East & Partners had some bad news for SMEs earlier this year: The majority of small businesses aren’t making FX exposure mitigation a priority. In its latest report, East & Partners has even more bad news.
According to researchers on Wednesday (Sept. 21), there hasn’t been much improvement in the number of SMEs that are taking FX risk mitigation seriously.
Canadian small businesses came out on top as having the highest portion of SMEs that use FX options to protect themselves against FX volatility exposure, though that portion comes in at just 29 percent. U.K. SMEs, meanwhile, have just 20 percent of their SMEs taking advantage of an FX hedging tool.
But East & Partners said there is reason to believe that usage of forwards and options by SMEs to mitigate FX risk is on the rise.
In Asia, for instance, East & Partners Asia Head Amit Alok said SMEs are becoming more proactive in this regard.
“The latest round of research reveals surprising currency trading volume forecasts but, most importantly, confirms businesses in the Asia region are moving away from a reactive stance to FX market volatility and instead removing the potential downsides from dealing with unpredictable FX markets at relatively low cost,” he stated.

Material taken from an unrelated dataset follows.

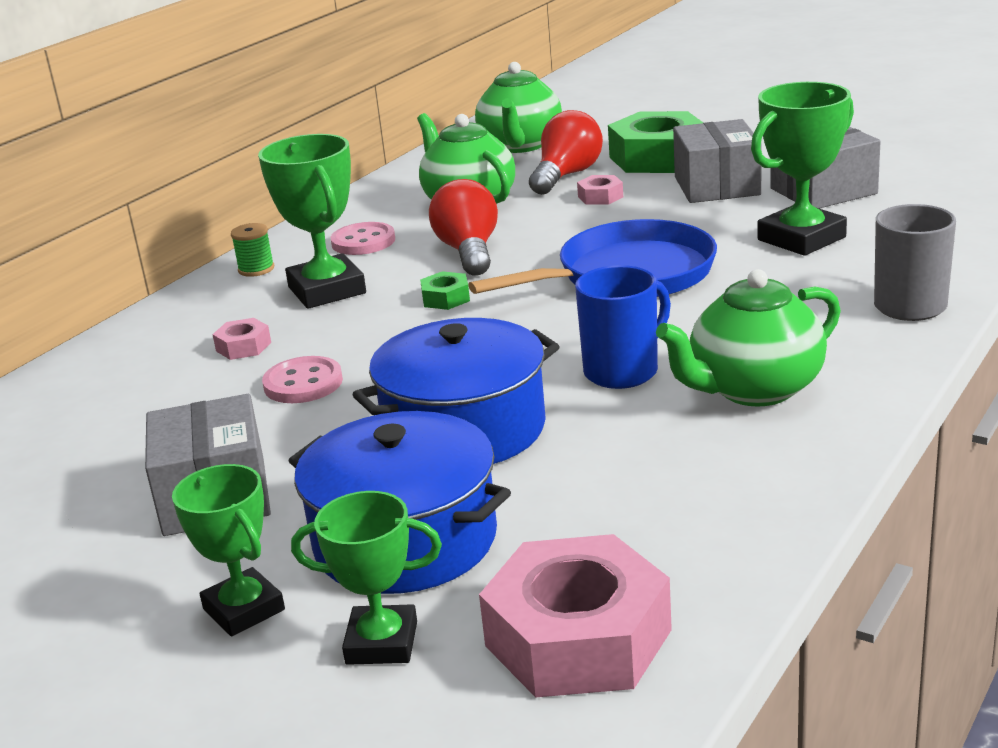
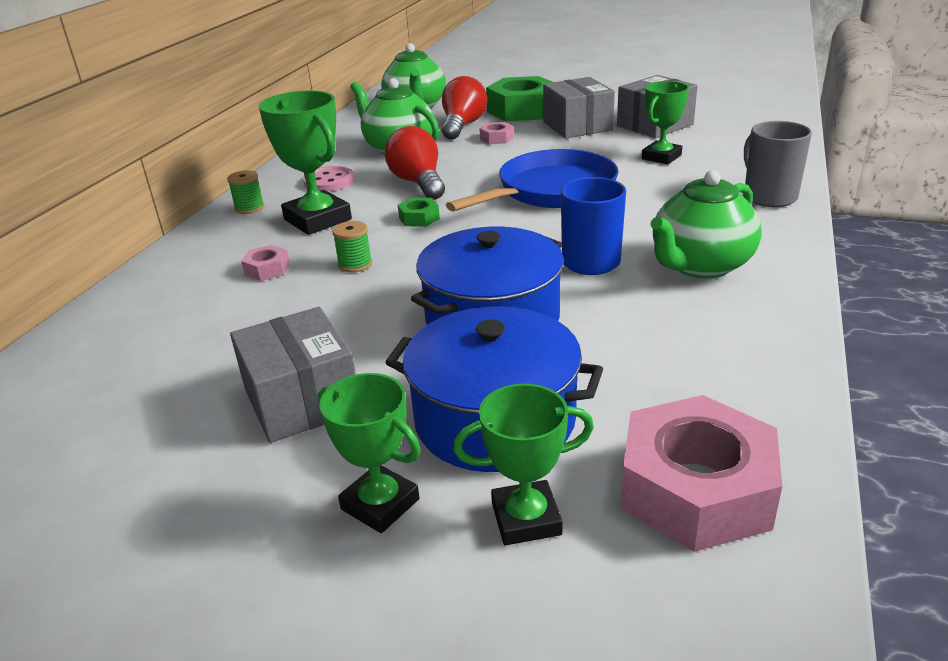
camera: 15 degrees left, 5 degrees up
pink button [262,356,343,403] -> none
green trophy [751,82,854,256] -> green trophy [642,81,689,164], size x0.65
none -> green spool [332,221,372,273]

Analysis revealed that Asian businesses, both micro and SMEs, engage with options and forwards tools at higher rates than their peers in other geographic markets. Singapore SMEs use forwards at the highest rate (46.2 percent), and the country’s options usage surpassed others, too, at 37.2 percent. Hong Kong trails close behind.
New Zealand businesses, meanwhile, favor the FX forwards market, the report found, as more than three-quarters of SMEs use the tool.
However, E&P added, the increased use of these tools has led to consequences for the FX risk mitigation market overall.
“The increased engagement, particularly among lower corporates, which is approaching new universal uptake, has led to an increasingly fragmented business FX market as banks battle with newer providers for market and wallet share,” reports summarized.
Alok attributed this rise to “the high level of cross-border trade, multicurrency cash management and increasing usage of regional treasury centers.”